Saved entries
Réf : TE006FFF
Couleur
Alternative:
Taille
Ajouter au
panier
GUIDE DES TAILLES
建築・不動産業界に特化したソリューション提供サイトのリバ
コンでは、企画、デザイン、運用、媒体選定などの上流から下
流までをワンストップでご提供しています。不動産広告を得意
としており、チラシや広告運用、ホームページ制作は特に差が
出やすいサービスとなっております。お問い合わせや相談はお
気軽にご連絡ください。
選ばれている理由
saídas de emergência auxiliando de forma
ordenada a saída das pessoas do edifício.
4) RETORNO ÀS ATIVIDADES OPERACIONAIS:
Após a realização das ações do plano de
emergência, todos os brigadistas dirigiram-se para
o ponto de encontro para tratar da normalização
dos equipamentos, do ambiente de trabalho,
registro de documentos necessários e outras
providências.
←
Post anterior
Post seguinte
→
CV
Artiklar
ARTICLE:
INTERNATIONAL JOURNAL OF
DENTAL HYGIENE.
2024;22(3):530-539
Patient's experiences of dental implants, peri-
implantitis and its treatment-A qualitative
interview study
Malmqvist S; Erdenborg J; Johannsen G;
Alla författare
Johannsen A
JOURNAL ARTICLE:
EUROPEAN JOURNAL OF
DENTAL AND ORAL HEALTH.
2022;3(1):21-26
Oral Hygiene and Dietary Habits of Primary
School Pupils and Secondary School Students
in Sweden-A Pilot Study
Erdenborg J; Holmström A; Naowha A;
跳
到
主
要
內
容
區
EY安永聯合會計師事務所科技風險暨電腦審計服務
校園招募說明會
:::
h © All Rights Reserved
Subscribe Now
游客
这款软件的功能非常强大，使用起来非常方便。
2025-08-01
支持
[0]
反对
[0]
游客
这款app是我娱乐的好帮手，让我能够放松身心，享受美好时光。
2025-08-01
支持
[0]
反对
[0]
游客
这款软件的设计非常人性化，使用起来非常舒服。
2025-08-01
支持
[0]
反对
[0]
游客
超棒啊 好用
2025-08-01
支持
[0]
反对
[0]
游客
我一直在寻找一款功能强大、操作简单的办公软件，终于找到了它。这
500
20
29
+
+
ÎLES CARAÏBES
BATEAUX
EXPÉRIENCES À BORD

- _WHAT IS BEING ASKED_: Reproduce the entries so that each line reads exactly as it did before.

- _ANSWER_:
Réf : TE006FFF
Couleur
Alternative:
Taille
Ajouter au
panier
GUIDE DES TAILLES
建築・不動産業界に特化したソリューション提供サイトのリバ
コンでは、企画、デザイン、運用、媒体選定などの上流から下
流までをワンストップでご提供しています。不動産広告を得意
としており、チラシや広告運用、ホームページ制作は特に差が
出やすいサービスとなっております。お問い合わせや相談はお
気軽にご連絡ください。
選ばれている理由
saídas de emergência auxiliando de forma
ordenada a saída das pessoas do edifício.
4) RETORNO ÀS ATIVIDADES OPERACIONAIS:
Após a realização das ações do plano de
emergência, todos os brigadistas dirigiram-se para
o ponto de encontro para tratar da normalização
dos equipamentos, do ambiente de trabalho,
registro de documentos necessários e outras
providências.
←
Post anterior
Post seguinte
→
CV
Artiklar
ARTICLE:
INTERNATIONAL JOURNAL OF
DENTAL HYGIENE.
2024;22(3):530-539
Patient's experiences of dental implants, peri-
implantitis and its treatment-A qualitative
interview study
Malmqvist S; Erdenborg J; Johannsen G;
Alla författare
Johannsen A
JOURNAL ARTICLE:
EUROPEAN JOURNAL OF
DENTAL AND ORAL HEALTH.
2022;3(1):21-26
Oral Hygiene and Dietary Habits of Primary
School Pupils and Secondary School Students
in Sweden-A Pilot Study
Erdenborg J; Holmström A; Naowha A;
跳
到
主
要
內
容
區
EY安永聯合會計師事務所科技風險暨電腦審計服務
校園招募說明會
:::
h © All Rights Reserved
Subscribe Now
游客
这款软件的功能非常强大，使用起来非常方便。
2025-08-01
支持
[0]
反对
[0]
游客
这款app是我娱乐的好帮手，让我能够放松身心，享受美好时光。
2025-08-01
支持
[0]
反对
[0]
游客
这款软件的设计非常人性化，使用起来非常舒服。
2025-08-01
支持
[0]
反对
[0]
游客
超棒啊 好用
2025-08-01
支持
[0]
反对
[0]
游客
我一直在寻找一款功能强大、操作简单的办公软件，终于找到了它。这
500
20
29
+
+
ÎLES CARAÏBES
BATEAUX
EXPÉRIENCES À BORD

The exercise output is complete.